WHAT IS NEEDED → Extract every text line from the listing below and reproduce each one without changes. Leave the pictures out of your answer.

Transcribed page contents
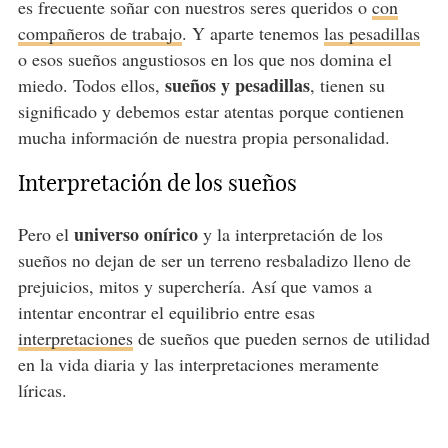
es frecuente soñar con nuestros seres queridos o
con
compañeros de trabajo
. Y aparte tenemos
las pesadillas
o esos sueños angustiosos en los que nos domina el
sueños y pesadillas
miedo. Todos ellos,
, tienen su
significado y debemos estar atentas porque contienen
mucha información de nuestra propia personalidad.
Interpretación de los sueños
universo onírico
Pero el
y la interpretación de los
sueños no dejan de ser un terreno resbaladizo lleno de
prejuicios, mitos y superchería. Así que vamos a
intentar encontrar el equilibrio entre esas
interpretaciones
de sueños que pueden sernos de utilidad
en la vida diaria y las interpretaciones meramente
líricas.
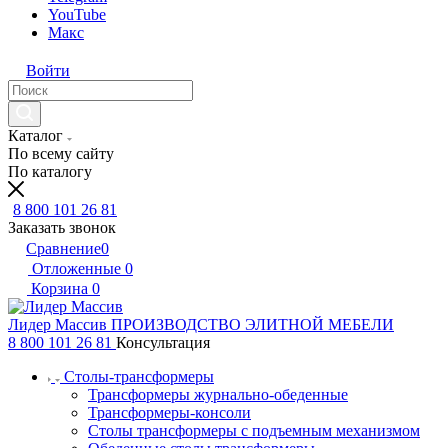
YouTube
Макс
Войти
Каталог
По всему сайту
По каталогу
8 800 101 26 81
Заказать звонок
Сравнение
0
Отложенные
0
Корзина
0
Лидер Массив
ПРОИЗВОДСТВО ЭЛИТНОЙ МЕБЕЛИ
8 800 101 26 81
Консультация
Столы-трансформеры
Трансформеры журнально-обеденные
Трансформеры-консоли
Столы трансформеры с подъемным механизмом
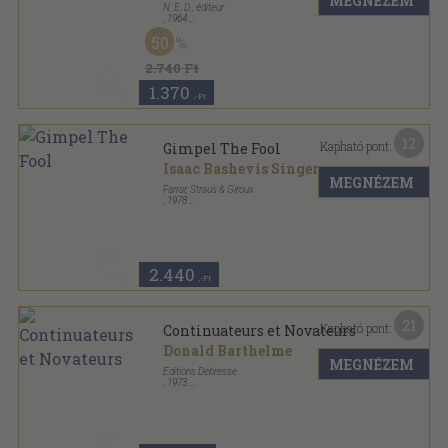
MEGNÉZEM
N. É. D., éditeur
,
1964
Varrott papírkötés
,
219
oldal
50
2.740 Ft
1.370
,-Ft
12
Kapható pont:
Gimpel The Fool
Isaac Bashevis Singer
MEGNÉZEM
Farrar, Straus & Giroux
,
1978
Ragasztott papírkötés
,
205
oldal
2.440
,-Ft
21
Kapható pont:
Continuateurs et Novateurs
Donald Barthelme
MEGNÉZEM
Éditions Debresse
,
1973
Varrott papírkötés
,
316
oldal
Presences contemporaines sorozat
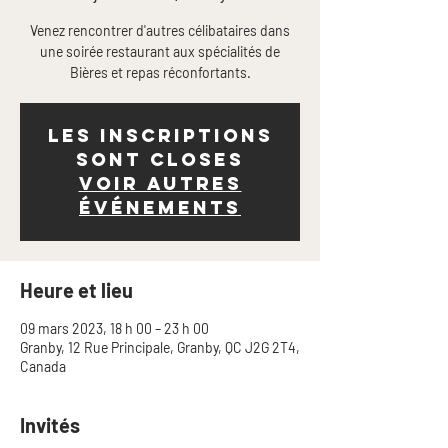
Venez rencontrer d'autres célibataires dans
une soirée restaurant aux spécialités de
Bières et repas réconfortants.
Les inscriptions
sont closes
Voir autres
événements
Heure et lieu
09 mars 2023, 18 h 00 – 23 h 00
Granby, 12 Rue Principale, Granby, QC J2G 2T4,
Canada
Invités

FINISHED TASK →
es frecuente soñar con nuestros seres queridos o
con
compañeros de trabajo
. Y aparte tenemos
las pesadillas
o esos sueños angustiosos en los que nos domina el
sueños y pesadillas
miedo. Todos ellos,
, tienen su
significado y debemos estar atentas porque contienen
mucha información de nuestra propia personalidad.
Interpretación de los sueños
universo onírico
Pero el
y la interpretación de los
sueños no dejan de ser un terreno resbaladizo lleno de
prejuicios, mitos y superchería. Así que vamos a
intentar encontrar el equilibrio entre esas
interpretaciones
de sueños que pueden sernos de utilidad
en la vida diaria y las interpretaciones meramente
líricas.
YouTube
Макс
Войти
Каталог
По всему сайту
По каталогу
8 800 101 26 81
Заказать звонок
Сравнение
0
Отложенные
0
Корзина
0
Лидер Массив
ПРОИЗВОДСТВО ЭЛИТНОЙ МЕБЕЛИ
8 800 101 26 81
Консультация
Столы-трансформеры
Трансформеры журнально-обеденные
Трансформеры-консоли
Столы трансформеры с подъемным механизмом
MEGNÉZEM
N. É. D., éditeur
,
1964
Varrott papírkötés
,
219
oldal
50
2.740 Ft
1.370
,-Ft
12
Kapható pont:
Gimpel The Fool
Isaac Bashevis Singer
MEGNÉZEM
Farrar, Straus & Giroux
,
1978
Ragasztott papírkötés
,
205
oldal
2.440
,-Ft
21
Kapható pont:
Continuateurs et Novateurs
Donald Barthelme
MEGNÉZEM
Éditions Debresse
,
1973
Varrott papírkötés
,
316
oldal
Presences contemporaines sorozat
Venez rencontrer d'autres célibataires dans
une soirée restaurant aux spécialités de
Bières et repas réconfortants.
Les inscriptions
sont closes
Voir autres
événements
Heure et lieu
09 mars 2023, 18 h 00 – 23 h 00
Granby, 12 Rue Principale, Granby, QC J2G 2T4,
Canada
Invités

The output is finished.